Operating Activities

An Overview of Different Types of Operating Activities in a Business

Operating activities in a business are the day-to-day tasks that keep it running. They can include everything from hiring and letting go of employees, to ordering supplies for a warehouse and advertising online.

This article will provide an overview of different operating activities in a business so you know how to make them work more efficiently.

What is an operating activity?

An operating activity is any day-to-day tasks a company performs to make money and keep the business running.

They include all the expenses and sales that occur in running a business, including salaries, utilities, taxes, rent and interest payments. Typically it includes everything from manufacturing or production, sales and marketing, to finance and accounting.

Business operating activities are what keep your business operating at peak levels, and they’re also what generates revenue for you!

Examples of business operating activities

There are various types of operating activities that vary from business to business.
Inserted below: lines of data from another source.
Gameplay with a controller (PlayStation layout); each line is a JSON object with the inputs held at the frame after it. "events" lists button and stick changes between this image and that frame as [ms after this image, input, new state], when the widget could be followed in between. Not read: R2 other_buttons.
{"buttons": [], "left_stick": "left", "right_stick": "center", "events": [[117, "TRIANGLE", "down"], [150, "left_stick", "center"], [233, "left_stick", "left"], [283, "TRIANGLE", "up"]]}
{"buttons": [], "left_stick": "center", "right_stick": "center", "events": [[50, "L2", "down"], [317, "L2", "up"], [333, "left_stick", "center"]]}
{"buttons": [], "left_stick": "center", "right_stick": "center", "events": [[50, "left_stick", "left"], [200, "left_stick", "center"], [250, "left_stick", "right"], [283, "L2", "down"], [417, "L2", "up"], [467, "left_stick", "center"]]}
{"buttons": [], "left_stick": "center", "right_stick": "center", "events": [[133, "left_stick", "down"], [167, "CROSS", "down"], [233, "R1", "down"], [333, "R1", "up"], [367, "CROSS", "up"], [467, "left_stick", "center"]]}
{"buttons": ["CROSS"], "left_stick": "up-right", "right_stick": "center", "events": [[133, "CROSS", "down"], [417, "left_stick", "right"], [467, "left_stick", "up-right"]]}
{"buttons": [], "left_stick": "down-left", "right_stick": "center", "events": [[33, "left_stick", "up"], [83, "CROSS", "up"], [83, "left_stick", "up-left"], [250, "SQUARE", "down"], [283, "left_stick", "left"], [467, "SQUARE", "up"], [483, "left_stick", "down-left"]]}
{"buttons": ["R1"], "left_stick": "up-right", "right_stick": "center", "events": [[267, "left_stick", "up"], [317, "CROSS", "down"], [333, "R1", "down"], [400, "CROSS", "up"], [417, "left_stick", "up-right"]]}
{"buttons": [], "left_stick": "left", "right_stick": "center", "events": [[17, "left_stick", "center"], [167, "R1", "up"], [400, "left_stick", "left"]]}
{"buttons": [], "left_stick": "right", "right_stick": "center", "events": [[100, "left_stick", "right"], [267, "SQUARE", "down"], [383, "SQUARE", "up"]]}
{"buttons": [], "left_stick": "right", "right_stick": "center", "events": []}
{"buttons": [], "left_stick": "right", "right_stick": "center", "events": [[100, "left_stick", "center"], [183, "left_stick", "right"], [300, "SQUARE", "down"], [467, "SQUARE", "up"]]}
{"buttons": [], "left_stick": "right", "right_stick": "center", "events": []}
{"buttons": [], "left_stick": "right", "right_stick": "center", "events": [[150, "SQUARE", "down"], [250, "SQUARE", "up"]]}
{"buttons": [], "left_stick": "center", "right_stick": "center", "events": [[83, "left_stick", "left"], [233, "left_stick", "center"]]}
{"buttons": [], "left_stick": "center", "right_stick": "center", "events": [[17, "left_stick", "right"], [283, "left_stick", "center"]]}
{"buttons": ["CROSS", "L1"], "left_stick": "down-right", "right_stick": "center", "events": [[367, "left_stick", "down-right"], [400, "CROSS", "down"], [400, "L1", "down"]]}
Here are some examples:

  • Investing in capital assets – A company may invest in capital assets by purchasing land or equipment.
  • Financing receivables or payables – Financing receivables can be done through issuing bonds or acquiring debt securities from another company.
  • Providing services to customers – Providing services is usually done by companies that sell products but don’t produce them themselves (i.e., restaurants). 
  • Producing goods for sale to customers – Producing goods can be done by partnering up with manufacturers, retailers, and wholesalers.
  • Marketing and advertising campaigns – Promotional campaigns include company-sponsored events, TV ads, newspaper advertisements, social media promos, emails, and almost anything that raises awareness of and builds customer interest in your brand.
  • Payroll and employee benefits – These activities ensure that the company has satisfied all of its legal obligations related to paying wages, salaries, bonuses, health coverage, or other remuneration.

What are operating expenses?

Operating expenses include all of the costs incurred to run a business on a daily basis — operating activities.

These expenses can be broken down into two types: fixed operating costs that stay the same regardless of how much revenue a company generates (such as rent), and variable operating costs which change depending on the amount of goods or services sold (such as payroll). 

If you want to know more about operating expenses, read our article here.

Cash flows from operating activities

Cash flows from operating activities

Operating activities are not an income stream, but they may be the most important financial measure to a business. Cash flows from operating activities are the money that comes in from its business operations.

A positive cash flow means that there is more money coming in than going out, while negative cash flow indicates the opposite. 

Operating cash flow is the best indicator of whether a company will have enough money to stay in business and pay its bills.

If you’re struggling with operating cash flows for your business, it could be time to re-evaluate how you manage working capital and inventory in order to make sure that your company stays afloat.

Net cash provided by operating activities

How much cash does your company generate from its operations?

Net Cash Provided by Operating Activities (NCOA) is a measure of how well the day-to-day expenses and operating activities are generating cash for the business.

The higher the number, the better off the company is. 

Companies with low or negative NCOA may not be generating enough cash to survive over time. 

In order for this figure to be accurate, all income and expense items must be accounted for in order to determine the true amount of net income or loss from operations as well as interest received or paid during that time period.

What are operating revenues?

Operating revenues account for the sales of goods and services it gets from any operational activities.

If your business is selling consumer products, then your operating revenues are the number of merchandise sales.

Accountants may also classify certain non-operational items like interest expense in operating revenue, even though they are not a direct product of business operations.